When she used traditional services, Danielle lived with her father and stepmother. She would go to her service provider's program and then go home, Lynne said.
Danielle suffered "significant mental and emotional concerns" because she was so isolated, her mother said.
Lynne said traditional services didn't allow Danielle to have the staff she needs to live independently and work, like she does now.
Most of Danielle's DDA funding goes toward staff wages and giving them benefits, such as paid time off and holiday pay.
If there are cuts to DDA funding and how much Danielle receives to pay her staff, Lynne said, "we won't be able to make this work."
She doesn't want Danielle to experience the same isolation she felt while using traditional services, should they have to let staff go.
"If you look at how she spends her money, it's 95% staff," Lynne said. "... If you have somebody that works well with Danielle — and knock on wood, we have — we want to be able to keep them."
Lynne learned about the funding restorations on Thursday.
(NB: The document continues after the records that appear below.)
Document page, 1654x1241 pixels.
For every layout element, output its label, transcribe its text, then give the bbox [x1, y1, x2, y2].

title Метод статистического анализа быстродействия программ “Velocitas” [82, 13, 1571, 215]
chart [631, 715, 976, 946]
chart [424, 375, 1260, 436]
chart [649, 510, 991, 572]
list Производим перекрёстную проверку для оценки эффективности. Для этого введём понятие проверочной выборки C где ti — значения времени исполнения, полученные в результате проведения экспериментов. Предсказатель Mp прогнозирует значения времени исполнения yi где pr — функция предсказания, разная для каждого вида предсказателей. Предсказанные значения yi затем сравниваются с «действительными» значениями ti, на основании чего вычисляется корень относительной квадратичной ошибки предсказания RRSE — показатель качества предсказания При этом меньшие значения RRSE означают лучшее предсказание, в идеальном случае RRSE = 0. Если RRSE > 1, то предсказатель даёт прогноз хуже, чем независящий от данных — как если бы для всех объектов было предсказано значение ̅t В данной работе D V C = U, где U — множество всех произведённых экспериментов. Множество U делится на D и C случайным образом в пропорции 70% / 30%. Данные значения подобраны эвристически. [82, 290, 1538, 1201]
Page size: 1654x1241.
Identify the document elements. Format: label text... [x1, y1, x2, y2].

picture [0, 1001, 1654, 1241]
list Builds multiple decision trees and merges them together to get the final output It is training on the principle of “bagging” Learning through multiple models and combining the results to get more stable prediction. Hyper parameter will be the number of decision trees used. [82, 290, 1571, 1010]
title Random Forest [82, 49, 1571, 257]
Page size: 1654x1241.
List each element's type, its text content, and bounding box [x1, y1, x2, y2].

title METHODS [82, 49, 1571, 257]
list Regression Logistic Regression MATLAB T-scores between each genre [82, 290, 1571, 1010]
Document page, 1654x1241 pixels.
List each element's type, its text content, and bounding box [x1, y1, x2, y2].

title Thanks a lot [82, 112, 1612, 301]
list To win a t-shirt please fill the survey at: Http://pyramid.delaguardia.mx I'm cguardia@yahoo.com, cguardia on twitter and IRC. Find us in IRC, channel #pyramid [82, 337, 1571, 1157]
She said she is still worried about the impact of capping certain wage rates, as that could impact her daughter's staff and whether they decide to keep working for Danielle or not.
Still, it was nice to see that the work and advocacy of so many people and organizations "created awareness at the legislation level to be able to make some changes and to address it."
"I'm cautiously optimistic because we still have a lot of work to do," she said.
"... There's a lot of misunderstanding about self-direction, what it really is doing to help support this community and that all of us, we all have a responsibility to continuously educate our communities and our legislators."
Danielle Gummo, Self-Directed Services
Lynne Gummo, Danielle Gummo's mother, looks through documents at her daughter's home. Lynne keeps track of different logs from support staff.
Shari Silverman, a Frederick County resident, has a 23-year-old son, Sam, who self-directs his services.
She said she was upset and worried about the proposed cuts because it could mean one-to-one staff support services are reduced, and Sam's staff members may leave if they make less money.
Silverman said her and her son's lives would change drastically if he couldn't have good caregivers.
She was worried she wouldn't be able to keep working because she would need to make sure she could take care of him, should his staff leave. Then, there'd be the issue of how Silverman could support herself financially.
She said in an interview Tuesday afternoon that she's "very happy and grateful" that legislators have worked hard to get funding back — but she's still worried, since the budget isn't concrete yet and needs to be approved by the General Assembly and Moore.
She also said she is still "a little untrusting" of the DDA, since the administration still has policies that make self-direction difficult and may not consult stakeholders on other future policy changes.
"I'm worried that I'm going to be able to continue to pay my staff what they're making, or if Sam gets new staff, whether I'd be able to pay them enough to keep them and make it a career and offer benefits," Silverman said.
Danielle Gummo, Self-Directed Services
Danielle Gummo, center, smiles while embracing her roommate Sarah Hickman, left, and Danielle's boyfriend Bill Hutchison as the trio prepares for a group photo at the Walkersville Bowling Center on March 10.